If you are a person with disabilities in Africa (PWD), then be prepared for a miserable life marked by marginalization, social isolation, inaccessibility of public systems, and scant support. If many able-bodied Africans already face severe disadvantages, then you can only imagine the compounded plight of persons with disabilities and vulnerable groups.
In the dialogues and initiatives surrounding African progress, this topic is notably absent. In my personal experience not ONCE in any African Conference, development forum, or strategic planning session have I heard the topic broached! As if the African future is reserved exclusively for the so-called “able-bodied”.

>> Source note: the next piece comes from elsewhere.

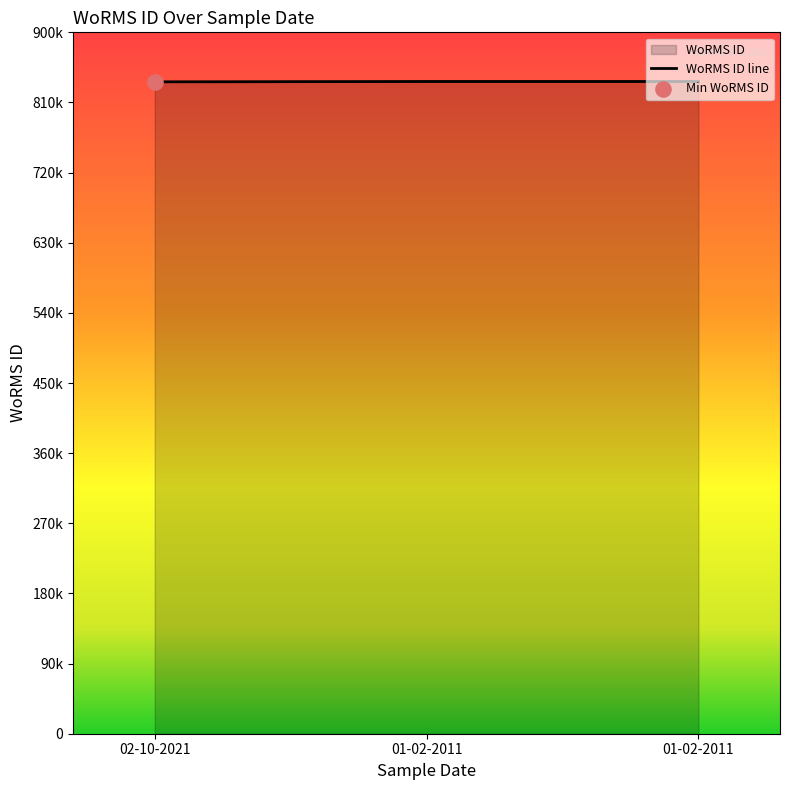

Which has a higher value, 01-02-2011 or 01-02-2011?

01-02-2011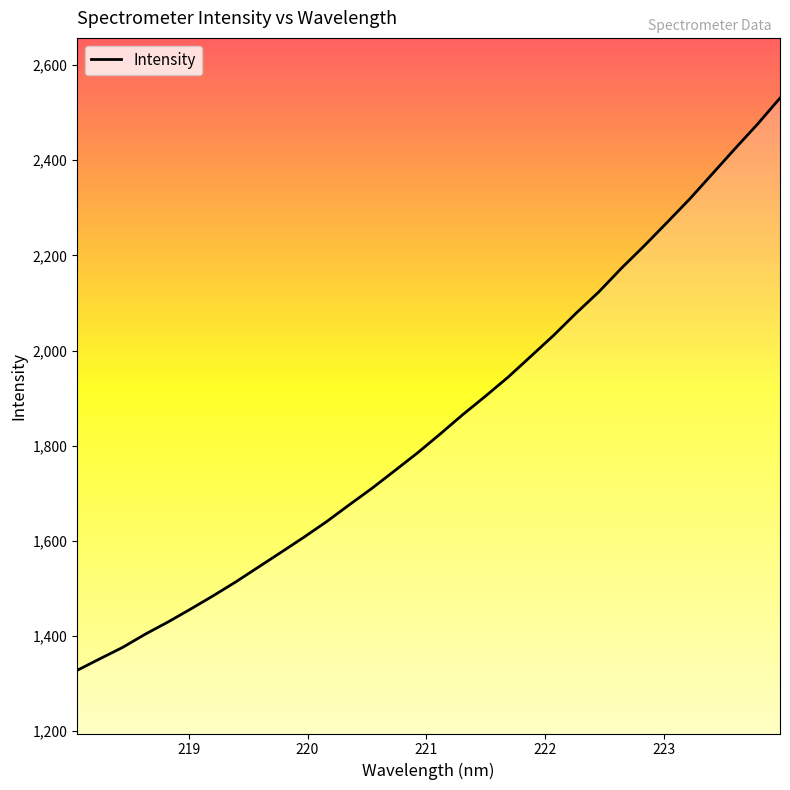

What is the difference between the maximum and minimum values?

1203.3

Today I call on the African people and governments to correct this moral and strategic oversight.
And that is why, in my vision and planning for African nation-building, the rights and needs of PWDs are a central pillar that is integrated into all facets of the national development agenda. It is our sacred duty as builders of the African future, to design the policy, institutional frameworks, and community structures that will safeguard and enhance the lives of the vulnerable among us. Any African initiative that excludes the needs of PWDs is defective and must be revised.

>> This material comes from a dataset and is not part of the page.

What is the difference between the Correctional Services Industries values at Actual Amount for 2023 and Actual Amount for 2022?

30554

Think broadly: architecture, infrastructure, housing, job training, education, public systems, transportation, marketplaces, assistive devices, social services. Every domain must be touched by this inclusion.
A true African leader is one who, guided from above, surveys the full landscape of the people’s needs—including the most vulnerable—and becomes their fiercest advocate. Not for political points but because it is the right thing to do. Because PWDs are citizens too who deserve equal support, investment, opportunity, and the full dignity of living autonomous, productive lives. They too have inner abilities given by the Creator that call for development!
I call upon the advocates of PWDs across Africa to proudly step forward and speak up. You are needed in African nation-building.
If we are to truly build an African future rooted in furthering values, then let leadership and governance in Africa resemble the Good Samaritan. He did not walk past the man crying out in pain on the roadside. He stopped, tended, and restored him. Such must be the honor Cross of African nation-builders!
As the Great Master was reported to say “…whatever you did to one of the least of my brethren, you did it to Me.” If we are to fulfill this Divine Directive, then we must recognize that PWD’s in Africa are among the “least of these”.
Therefore, only that African leader and government who energetically champions and thoroughly integrates the needs of PWDs and vulnerable groups into every layer of national life, is worthy of gaining Divine approval. Only that leader is a Good Samaritan. That noble leader who, in humility, joyfully helps and uplifts ‘the least of these’, thereby proving themselves to be a real helper to the people and a servant of God of earth!